Remote Desktop
Software
Last synthesized: 2026-02-13 02:52 | Model: gpt-5-mini
Table of Contents
1. Servers or remote PCs offline / unresponsive after power events or hangs
2. RDP certificate trust warnings for internal servers
3. Remote access/login failures due to missing bookmarks, missing group membership or missing connection configuration
4. TeamViewer device inventory, offline endpoints, and missing clients
5. TeamViewer Host that could not be disabled/uninstalled or ran in background during proctored exams
6. Concurrent RDP session limits on non‑RDS Windows Server VMs
1. Servers or remote PCs offline / unresponsive after power events or hangs
Solution
Systems that were unreachable or unresponsive were returned to service after a restart or power-cycle appropriate to the host type. On cloud-hosted VMs, technicians stopped (powered off) and then started the VM (a stop/start power-cycle) which cleared black/blank screens and restored desktop access; VM management UIs sometimes showed status/notification entries prior to the restart. On on-prem servers and desktops, normal restarts after full site power restoration recovered availability in most cases; isolated hosts required forced power-cycles or on-site physical reboots. A Windows server that had applied updates required a delayed (weekend) reboot before RDP sessions and dependent services resumed. After the hosts were restarted or power-cycled, remote access and dependent services (for example, report refreshes) resumed normally.
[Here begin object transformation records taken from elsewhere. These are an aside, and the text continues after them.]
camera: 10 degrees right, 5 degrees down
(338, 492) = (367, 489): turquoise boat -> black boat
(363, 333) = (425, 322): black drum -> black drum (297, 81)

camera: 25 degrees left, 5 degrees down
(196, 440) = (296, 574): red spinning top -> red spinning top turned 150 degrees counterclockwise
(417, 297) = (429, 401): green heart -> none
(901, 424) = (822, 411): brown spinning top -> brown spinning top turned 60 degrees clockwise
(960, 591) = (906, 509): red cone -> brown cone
2. RDP certificate trust warnings for internal servers
Solution
The connection proceeded after the user accepted the RDP certificate warning; the session then established successfully. The incident reflected an expected behavior for internal servers that did not present a certificate issued by a trusted public CA.
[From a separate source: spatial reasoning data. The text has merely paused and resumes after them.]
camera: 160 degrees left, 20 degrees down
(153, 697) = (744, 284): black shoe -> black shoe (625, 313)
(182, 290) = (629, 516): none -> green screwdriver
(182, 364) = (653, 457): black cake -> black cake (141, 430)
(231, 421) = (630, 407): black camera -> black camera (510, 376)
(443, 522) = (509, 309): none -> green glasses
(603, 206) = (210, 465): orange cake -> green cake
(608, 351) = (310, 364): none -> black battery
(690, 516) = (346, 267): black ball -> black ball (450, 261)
3. Remote access/login failures due to missing bookmarks, missing group membership or missing connection configuration
Solution
Granting the user appropriate server/group access restored access to the VM, and a tested connection configuration/bookmark was created and deployed to the HTML5 remote-access portal. Documentation of the client connection entries and use of the Microsoft Windows Remote Desktop application was provided to the user; once the bookmark and access group membership were in place the users connected successfully.
4. TeamViewer device inventory, offline endpoints, and missing clients
Solution
Devices were brought back into the TeamViewer inventory or confirmed online after onboarding, powering on, or an on-site visit. Technicians added device IDs and credentials where missing, powered on StudyPCs that had been turned off, and performed an on-site hardware check to identify removed machines; once the correct endpoints were present and online in TeamViewer remote access capability was restored.
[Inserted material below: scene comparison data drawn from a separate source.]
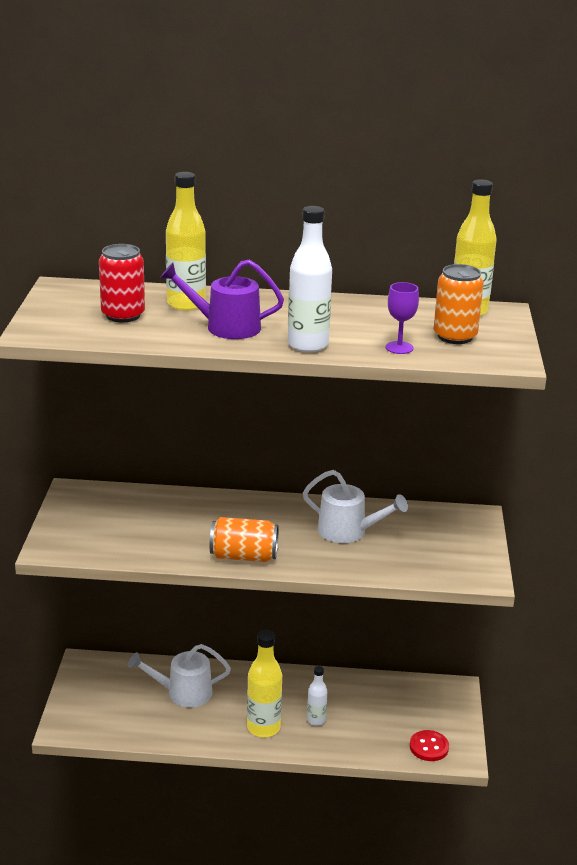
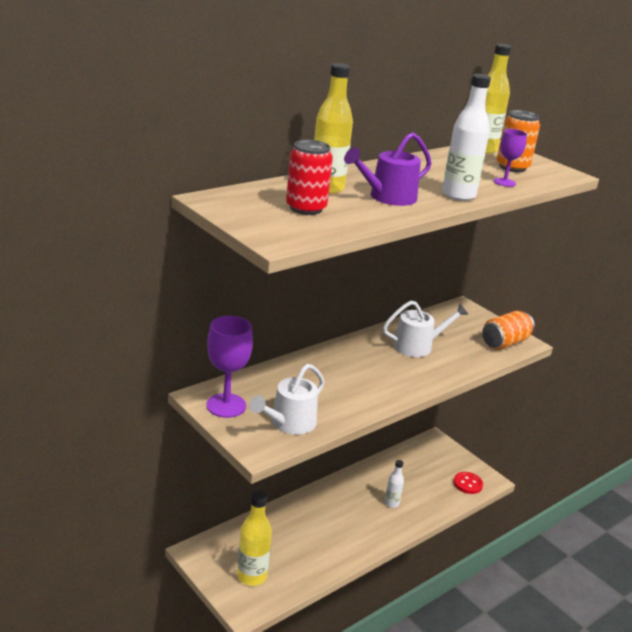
camera: 45 degrees left, 0 degrees up
(80, 505) = (226, 405): none -> purple goblet
(183, 693) = (292, 533): white watering can -> white watering can (289, 423)
(244, 556) = (389, 391): orange can -> orange can (505, 342)
(263, 727) = (370, 526): yellow bottle -> yellow bottle (252, 576)

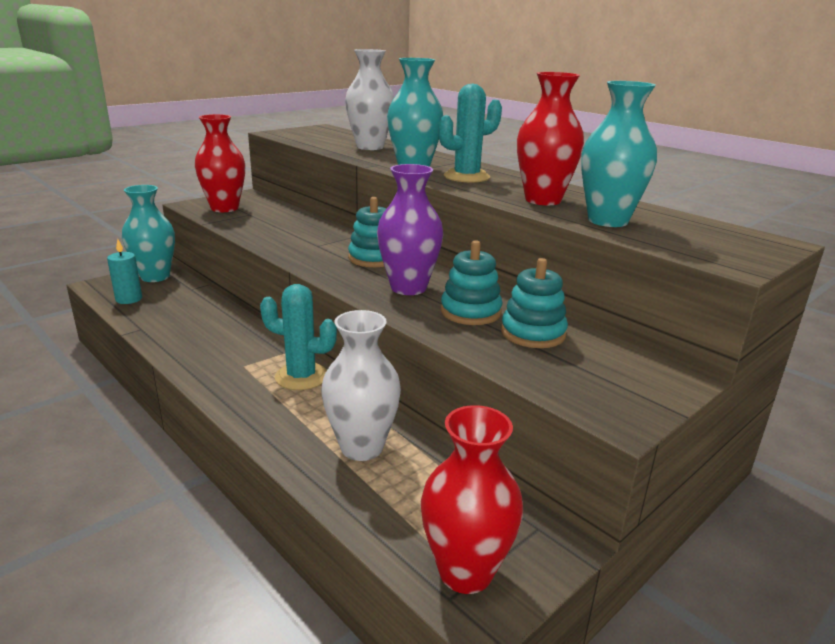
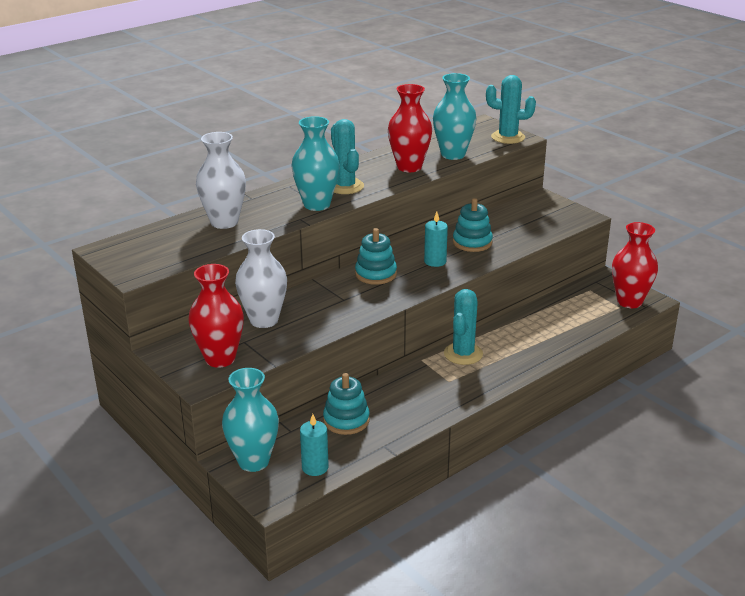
camera: 85 degrees left, 5 degrees up
(362, 447) = (543, 328): white vase -> white vase (264, 320)
(408, 288) = (435, 261): purple vase -> turquoise candle
(533, 333) = (499, 226): turquoise stacking toy -> turquoise stacking toy (346, 420)
(725, 255) = (508, 137): none -> turquoise cactus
5. TeamViewer Host that could not be disabled/uninstalled or ran in background during proctored exams
Solution
For a Windows laptop, technicians terminated the TeamViewer runtime and stopped the TeamViewer service at runtime using PowerShell to remove the background process and allow the proctored exam. A macOS case recorded repeated admin credential prompts that prevented uninstallation and did not include a recorded remediation in the ticket.
6. Concurrent RDP session limits on non‑RDS Windows Server VMs
Solution
The request to increase concurrent sessions was closed without technical changes. Support documented that the VM was not configured or licensed as a Remote Desktop Session Host (Terminal Server) on Server 2022 and there were no available RDS CALs for that environment, so increasing concurrent interactive sessions was not possible on the existing VM. The team noted the organization was moving away from Terminal Server deployments and left the VM unchanged.